* _Work request_
In the listing that follows, how many lines include the word "shoulder"? Only the number is wanted.

* _Extracted data_
====

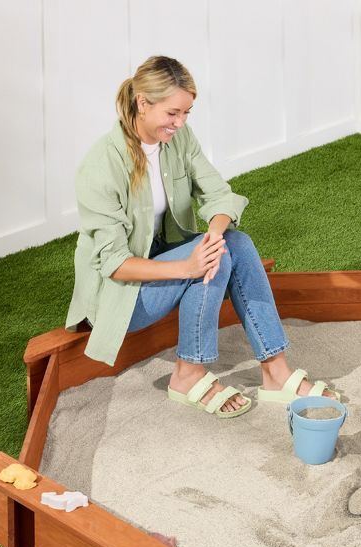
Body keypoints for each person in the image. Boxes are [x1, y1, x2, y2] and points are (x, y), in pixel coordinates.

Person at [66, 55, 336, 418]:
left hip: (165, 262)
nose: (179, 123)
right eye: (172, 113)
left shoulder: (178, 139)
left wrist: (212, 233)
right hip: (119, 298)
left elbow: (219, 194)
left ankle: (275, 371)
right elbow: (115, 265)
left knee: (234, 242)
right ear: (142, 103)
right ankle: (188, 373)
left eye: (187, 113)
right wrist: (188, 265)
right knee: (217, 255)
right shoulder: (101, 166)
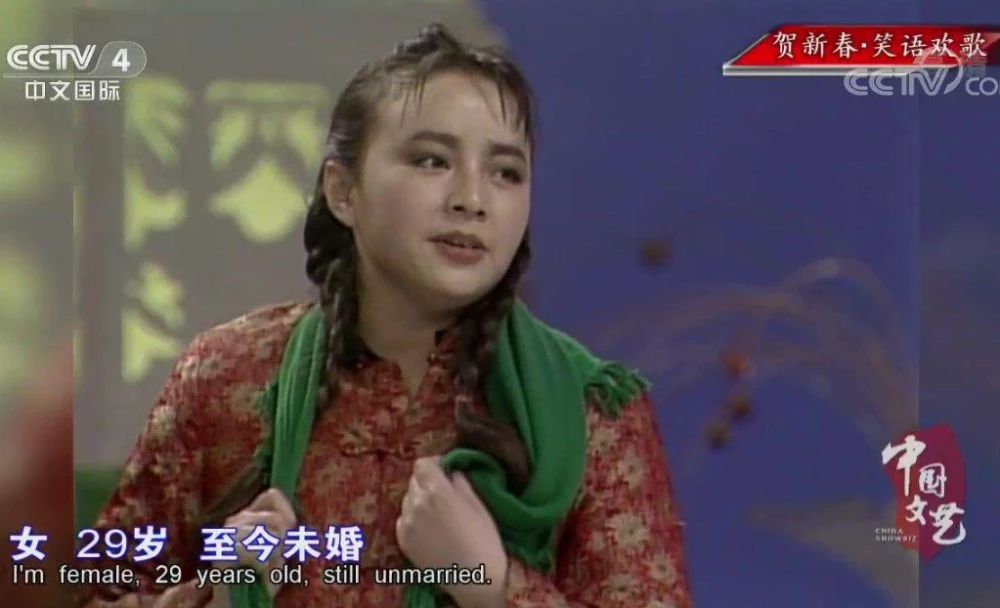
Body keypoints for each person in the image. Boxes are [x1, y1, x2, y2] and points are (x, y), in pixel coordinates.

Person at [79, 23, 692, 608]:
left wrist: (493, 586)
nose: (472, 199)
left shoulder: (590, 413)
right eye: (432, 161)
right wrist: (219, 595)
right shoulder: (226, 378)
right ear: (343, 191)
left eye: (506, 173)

====

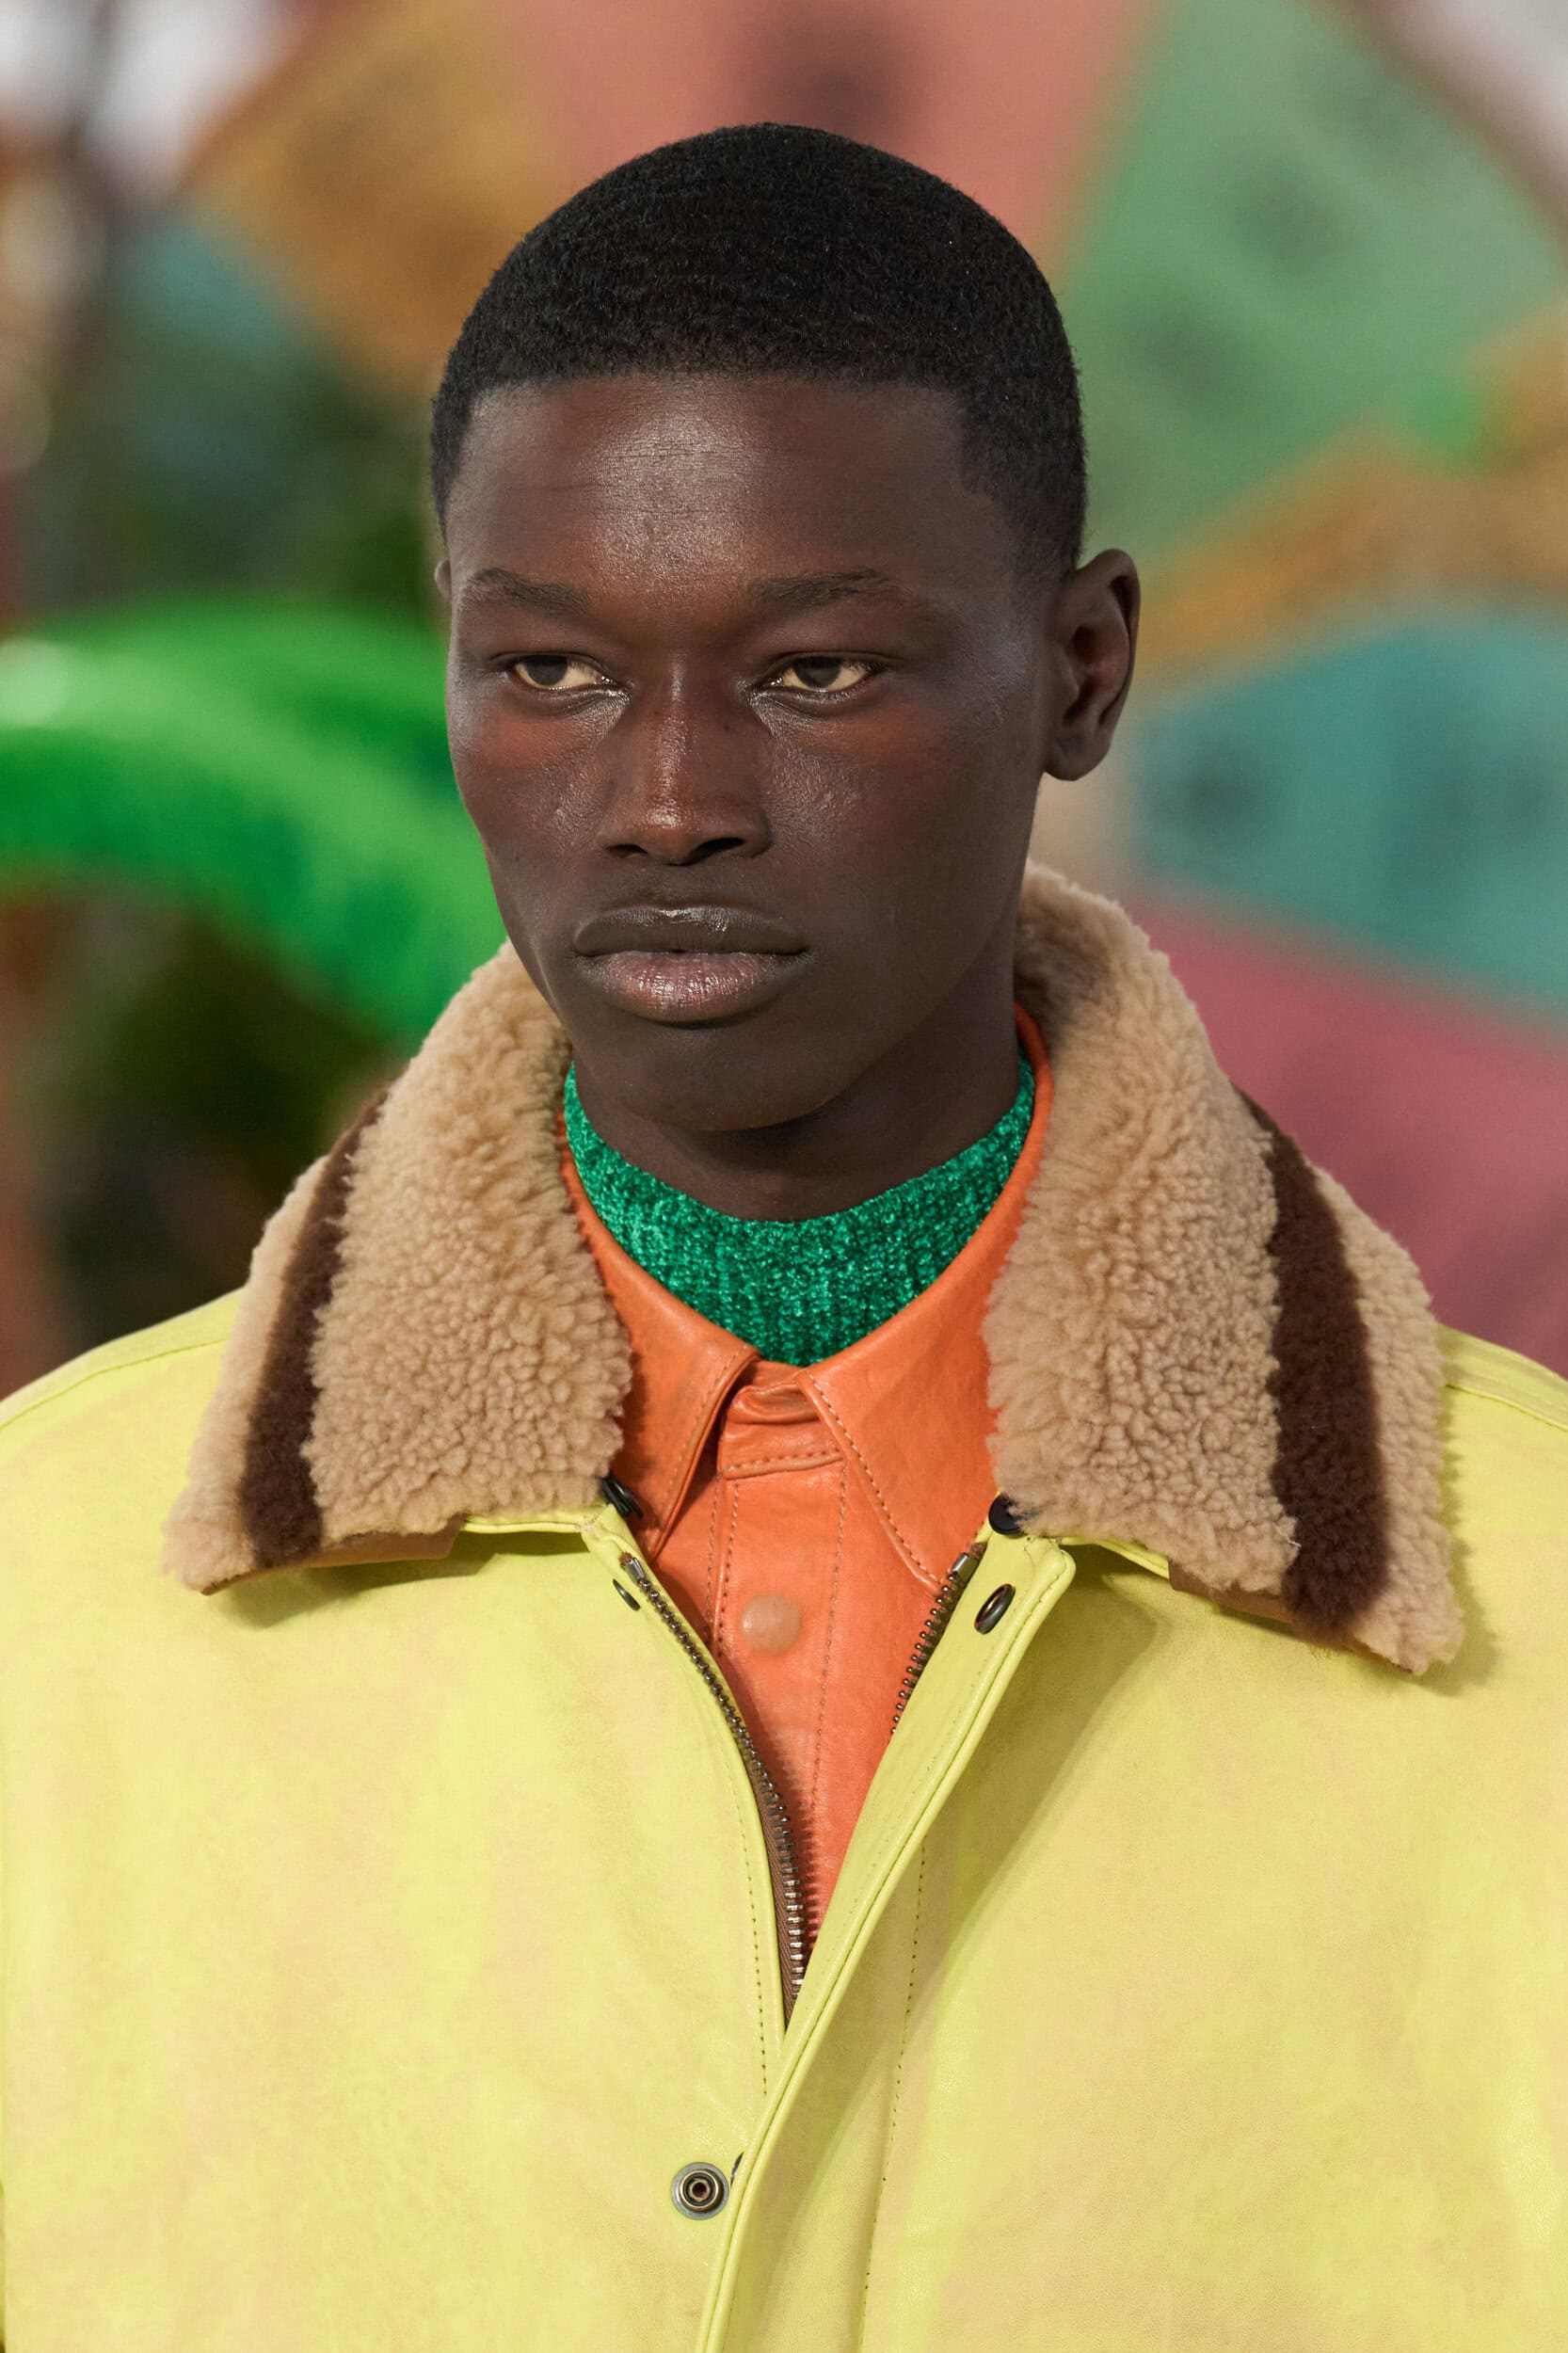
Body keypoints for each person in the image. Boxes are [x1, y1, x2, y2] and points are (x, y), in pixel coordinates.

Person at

====

* _Answer for this exercise_
4